*TASK TO CARRY OUT*
Search the records below for the line containing "R051622D - Request". Write out that line and every line after it exactly as written.

(Saved data entries)

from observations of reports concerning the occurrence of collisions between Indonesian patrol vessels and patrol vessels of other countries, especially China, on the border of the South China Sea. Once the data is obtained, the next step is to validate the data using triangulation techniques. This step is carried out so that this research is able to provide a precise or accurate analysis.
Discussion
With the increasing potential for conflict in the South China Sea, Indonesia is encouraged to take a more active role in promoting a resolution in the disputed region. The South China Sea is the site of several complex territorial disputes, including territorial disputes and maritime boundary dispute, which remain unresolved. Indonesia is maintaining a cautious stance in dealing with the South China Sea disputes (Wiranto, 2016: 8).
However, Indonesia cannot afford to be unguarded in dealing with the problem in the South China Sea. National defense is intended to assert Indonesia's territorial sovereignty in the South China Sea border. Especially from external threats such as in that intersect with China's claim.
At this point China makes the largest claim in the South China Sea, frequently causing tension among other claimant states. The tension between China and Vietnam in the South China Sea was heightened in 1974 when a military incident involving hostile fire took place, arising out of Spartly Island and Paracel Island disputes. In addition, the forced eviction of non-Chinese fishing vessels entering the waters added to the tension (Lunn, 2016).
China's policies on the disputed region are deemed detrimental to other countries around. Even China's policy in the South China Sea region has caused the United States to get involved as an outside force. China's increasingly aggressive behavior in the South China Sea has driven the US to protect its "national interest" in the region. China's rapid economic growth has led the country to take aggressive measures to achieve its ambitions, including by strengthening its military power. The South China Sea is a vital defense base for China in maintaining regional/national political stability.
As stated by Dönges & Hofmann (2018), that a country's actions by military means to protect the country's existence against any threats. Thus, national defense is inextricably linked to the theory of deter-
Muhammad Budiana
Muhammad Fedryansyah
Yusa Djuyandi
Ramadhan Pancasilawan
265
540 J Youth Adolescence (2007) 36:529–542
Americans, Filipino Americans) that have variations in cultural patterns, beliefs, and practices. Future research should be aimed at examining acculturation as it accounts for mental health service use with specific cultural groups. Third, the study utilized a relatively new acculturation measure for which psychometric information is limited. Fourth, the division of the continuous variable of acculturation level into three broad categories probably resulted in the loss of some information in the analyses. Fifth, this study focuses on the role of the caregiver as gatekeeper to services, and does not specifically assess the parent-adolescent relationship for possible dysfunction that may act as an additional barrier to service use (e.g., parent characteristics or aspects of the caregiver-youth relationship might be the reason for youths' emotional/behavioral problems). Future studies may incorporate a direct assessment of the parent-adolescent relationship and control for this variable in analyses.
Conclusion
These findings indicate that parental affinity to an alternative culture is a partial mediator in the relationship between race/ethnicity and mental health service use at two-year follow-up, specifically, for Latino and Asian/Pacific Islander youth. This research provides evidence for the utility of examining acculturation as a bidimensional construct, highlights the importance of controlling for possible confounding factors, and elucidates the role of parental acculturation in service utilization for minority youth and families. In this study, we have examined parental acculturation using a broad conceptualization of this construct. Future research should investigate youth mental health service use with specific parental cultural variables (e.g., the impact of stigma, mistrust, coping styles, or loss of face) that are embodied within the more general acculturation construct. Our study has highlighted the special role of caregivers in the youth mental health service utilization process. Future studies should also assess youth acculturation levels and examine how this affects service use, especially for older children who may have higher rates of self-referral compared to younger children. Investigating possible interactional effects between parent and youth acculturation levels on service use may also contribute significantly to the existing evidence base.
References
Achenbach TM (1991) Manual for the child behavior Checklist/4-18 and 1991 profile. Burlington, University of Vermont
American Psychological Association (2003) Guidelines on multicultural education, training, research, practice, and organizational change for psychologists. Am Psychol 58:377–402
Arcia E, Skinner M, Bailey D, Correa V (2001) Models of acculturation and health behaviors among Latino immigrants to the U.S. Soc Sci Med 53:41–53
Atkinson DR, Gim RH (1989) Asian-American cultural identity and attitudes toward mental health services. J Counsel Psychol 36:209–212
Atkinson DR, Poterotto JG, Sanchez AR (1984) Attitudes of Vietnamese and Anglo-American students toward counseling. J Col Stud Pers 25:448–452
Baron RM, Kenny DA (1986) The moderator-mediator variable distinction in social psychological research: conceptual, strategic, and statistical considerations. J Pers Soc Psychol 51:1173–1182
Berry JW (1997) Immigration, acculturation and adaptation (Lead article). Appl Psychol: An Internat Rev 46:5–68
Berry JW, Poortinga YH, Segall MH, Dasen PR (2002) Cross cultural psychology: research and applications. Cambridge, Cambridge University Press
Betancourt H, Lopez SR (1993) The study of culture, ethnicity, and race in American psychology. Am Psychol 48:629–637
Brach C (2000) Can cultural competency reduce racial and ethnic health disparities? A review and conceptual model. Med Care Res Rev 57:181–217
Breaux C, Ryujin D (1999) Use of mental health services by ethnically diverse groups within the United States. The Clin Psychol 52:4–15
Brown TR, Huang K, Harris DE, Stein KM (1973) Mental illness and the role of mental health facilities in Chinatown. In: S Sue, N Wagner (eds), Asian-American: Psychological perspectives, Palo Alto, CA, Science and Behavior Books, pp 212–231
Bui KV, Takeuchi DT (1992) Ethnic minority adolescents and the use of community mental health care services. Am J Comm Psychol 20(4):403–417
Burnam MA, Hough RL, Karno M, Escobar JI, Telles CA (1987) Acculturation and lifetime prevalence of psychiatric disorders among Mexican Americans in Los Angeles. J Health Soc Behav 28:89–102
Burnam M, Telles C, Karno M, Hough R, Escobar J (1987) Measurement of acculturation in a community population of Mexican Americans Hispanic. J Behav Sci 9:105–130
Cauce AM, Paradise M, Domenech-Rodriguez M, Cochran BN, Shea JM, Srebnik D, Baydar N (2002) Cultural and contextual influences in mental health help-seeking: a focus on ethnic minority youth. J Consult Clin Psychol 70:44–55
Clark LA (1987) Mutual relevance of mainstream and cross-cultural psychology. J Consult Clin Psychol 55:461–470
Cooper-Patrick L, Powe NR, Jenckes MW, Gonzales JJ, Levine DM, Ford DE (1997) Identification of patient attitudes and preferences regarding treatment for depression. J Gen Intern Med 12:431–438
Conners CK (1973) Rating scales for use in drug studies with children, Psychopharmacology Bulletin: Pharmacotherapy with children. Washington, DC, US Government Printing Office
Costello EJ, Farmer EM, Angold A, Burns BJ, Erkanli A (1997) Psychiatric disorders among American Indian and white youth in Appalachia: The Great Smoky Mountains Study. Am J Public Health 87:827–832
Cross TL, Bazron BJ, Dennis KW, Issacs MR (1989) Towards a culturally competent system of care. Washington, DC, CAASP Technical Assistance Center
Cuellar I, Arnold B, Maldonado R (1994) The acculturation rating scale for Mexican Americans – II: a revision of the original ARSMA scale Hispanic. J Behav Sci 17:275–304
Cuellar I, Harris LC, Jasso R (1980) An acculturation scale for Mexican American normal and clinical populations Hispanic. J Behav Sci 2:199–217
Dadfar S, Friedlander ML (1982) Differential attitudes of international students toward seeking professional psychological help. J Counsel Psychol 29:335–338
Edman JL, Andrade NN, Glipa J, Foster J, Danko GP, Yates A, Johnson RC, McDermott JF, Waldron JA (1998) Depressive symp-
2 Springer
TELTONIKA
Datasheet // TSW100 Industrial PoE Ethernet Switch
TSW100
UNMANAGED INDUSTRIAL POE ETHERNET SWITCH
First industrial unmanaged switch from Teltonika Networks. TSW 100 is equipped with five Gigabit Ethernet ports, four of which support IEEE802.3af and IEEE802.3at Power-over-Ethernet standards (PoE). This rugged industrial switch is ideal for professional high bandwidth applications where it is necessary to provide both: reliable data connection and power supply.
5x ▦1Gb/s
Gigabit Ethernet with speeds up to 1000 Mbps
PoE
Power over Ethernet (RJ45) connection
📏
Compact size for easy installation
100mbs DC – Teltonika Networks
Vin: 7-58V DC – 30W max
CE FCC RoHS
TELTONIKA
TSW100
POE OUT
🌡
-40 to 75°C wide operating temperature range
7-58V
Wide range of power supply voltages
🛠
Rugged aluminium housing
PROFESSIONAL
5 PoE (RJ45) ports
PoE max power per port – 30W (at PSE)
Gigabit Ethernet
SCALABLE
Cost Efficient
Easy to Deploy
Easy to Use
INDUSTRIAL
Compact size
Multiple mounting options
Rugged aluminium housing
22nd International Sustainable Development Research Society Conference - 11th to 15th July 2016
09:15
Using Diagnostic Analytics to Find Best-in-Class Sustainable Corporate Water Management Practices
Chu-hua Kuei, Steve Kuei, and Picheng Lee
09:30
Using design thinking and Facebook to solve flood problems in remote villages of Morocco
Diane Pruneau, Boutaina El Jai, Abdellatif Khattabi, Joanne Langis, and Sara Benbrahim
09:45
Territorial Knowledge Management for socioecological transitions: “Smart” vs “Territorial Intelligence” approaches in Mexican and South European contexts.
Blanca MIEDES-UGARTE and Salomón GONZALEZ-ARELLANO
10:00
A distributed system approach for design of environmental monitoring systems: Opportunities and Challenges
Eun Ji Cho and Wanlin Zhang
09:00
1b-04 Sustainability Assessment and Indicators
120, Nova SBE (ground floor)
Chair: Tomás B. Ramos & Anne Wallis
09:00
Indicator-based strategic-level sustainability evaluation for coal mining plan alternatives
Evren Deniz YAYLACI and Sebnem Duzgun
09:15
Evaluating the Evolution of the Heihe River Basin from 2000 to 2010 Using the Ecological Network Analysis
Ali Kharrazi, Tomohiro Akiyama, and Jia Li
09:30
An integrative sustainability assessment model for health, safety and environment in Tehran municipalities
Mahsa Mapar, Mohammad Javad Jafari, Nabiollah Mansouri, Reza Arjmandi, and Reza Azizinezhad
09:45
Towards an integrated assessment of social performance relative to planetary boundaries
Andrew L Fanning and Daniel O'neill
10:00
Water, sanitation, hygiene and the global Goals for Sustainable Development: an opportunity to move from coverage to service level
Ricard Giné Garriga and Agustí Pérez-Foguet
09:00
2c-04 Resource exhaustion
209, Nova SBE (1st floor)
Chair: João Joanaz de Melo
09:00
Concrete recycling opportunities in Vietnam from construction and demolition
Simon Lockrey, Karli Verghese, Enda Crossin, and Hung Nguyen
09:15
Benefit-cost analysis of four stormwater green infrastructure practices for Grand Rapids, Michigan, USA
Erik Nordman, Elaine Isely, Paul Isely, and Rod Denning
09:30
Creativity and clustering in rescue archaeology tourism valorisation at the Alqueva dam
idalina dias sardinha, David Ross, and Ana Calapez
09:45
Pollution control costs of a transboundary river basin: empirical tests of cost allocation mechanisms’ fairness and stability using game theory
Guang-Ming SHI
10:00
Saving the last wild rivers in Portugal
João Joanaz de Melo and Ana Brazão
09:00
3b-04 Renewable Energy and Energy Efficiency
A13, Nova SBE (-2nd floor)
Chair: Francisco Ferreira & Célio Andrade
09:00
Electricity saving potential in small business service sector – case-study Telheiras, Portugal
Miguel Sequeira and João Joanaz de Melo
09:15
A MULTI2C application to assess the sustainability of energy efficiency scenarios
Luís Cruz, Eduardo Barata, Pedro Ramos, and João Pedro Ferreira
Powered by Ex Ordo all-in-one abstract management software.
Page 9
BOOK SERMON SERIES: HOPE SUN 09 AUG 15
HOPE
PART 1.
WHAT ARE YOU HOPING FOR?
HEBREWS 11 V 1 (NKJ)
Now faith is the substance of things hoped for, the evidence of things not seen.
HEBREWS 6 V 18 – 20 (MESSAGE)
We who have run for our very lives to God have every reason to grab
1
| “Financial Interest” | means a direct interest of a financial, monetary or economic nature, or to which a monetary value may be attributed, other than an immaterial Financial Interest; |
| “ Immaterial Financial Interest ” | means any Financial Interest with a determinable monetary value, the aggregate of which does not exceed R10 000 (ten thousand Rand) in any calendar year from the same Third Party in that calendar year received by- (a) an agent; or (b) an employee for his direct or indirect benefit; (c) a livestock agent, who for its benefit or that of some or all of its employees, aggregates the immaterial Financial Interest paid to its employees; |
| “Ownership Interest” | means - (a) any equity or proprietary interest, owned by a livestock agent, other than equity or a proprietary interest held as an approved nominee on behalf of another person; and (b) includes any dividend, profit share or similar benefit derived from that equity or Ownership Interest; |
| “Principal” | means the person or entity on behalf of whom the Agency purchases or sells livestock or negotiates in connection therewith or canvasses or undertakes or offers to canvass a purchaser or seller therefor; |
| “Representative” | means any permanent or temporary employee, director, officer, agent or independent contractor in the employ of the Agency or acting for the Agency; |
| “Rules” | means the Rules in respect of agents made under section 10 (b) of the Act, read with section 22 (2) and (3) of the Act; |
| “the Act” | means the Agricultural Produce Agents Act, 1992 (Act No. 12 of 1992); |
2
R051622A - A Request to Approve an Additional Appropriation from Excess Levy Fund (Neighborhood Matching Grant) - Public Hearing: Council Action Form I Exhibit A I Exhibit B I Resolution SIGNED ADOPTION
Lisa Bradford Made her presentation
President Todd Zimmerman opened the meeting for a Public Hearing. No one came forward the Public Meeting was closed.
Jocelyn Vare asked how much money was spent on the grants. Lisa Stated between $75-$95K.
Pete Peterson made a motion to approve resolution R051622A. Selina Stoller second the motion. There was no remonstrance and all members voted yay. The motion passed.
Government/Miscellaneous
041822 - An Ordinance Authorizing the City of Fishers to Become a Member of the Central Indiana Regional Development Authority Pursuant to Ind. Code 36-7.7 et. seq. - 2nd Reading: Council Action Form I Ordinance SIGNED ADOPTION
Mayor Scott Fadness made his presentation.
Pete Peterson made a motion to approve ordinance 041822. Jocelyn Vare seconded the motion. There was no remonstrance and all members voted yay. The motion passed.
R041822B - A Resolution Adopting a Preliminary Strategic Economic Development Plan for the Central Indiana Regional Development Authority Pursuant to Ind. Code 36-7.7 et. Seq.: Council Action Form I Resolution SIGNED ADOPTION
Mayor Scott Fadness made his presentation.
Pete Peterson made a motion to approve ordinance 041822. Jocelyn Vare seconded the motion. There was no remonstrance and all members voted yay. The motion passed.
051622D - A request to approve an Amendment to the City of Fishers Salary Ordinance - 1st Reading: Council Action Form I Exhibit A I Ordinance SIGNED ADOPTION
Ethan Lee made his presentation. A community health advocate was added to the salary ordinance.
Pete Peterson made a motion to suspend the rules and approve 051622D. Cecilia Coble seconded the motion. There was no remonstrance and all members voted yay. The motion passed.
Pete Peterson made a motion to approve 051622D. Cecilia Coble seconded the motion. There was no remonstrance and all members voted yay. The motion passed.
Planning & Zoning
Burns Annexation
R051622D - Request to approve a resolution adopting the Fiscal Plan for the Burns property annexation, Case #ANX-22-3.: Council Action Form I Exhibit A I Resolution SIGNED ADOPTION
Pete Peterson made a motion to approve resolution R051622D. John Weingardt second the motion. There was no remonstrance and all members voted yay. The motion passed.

*RESPONSE TO THE EXERCISE*
R051622D - Request to approve a resolution adopting the Fiscal Plan for the Burns property annexation, Case #ANX-22-3.: Council Action Form I Exhibit A I Resolution SIGNED ADOPTION
Pete Peterson made a motion to approve resolution R051622D. John Weingardt second the motion. There was no remonstrance and all members voted yay. The motion passed.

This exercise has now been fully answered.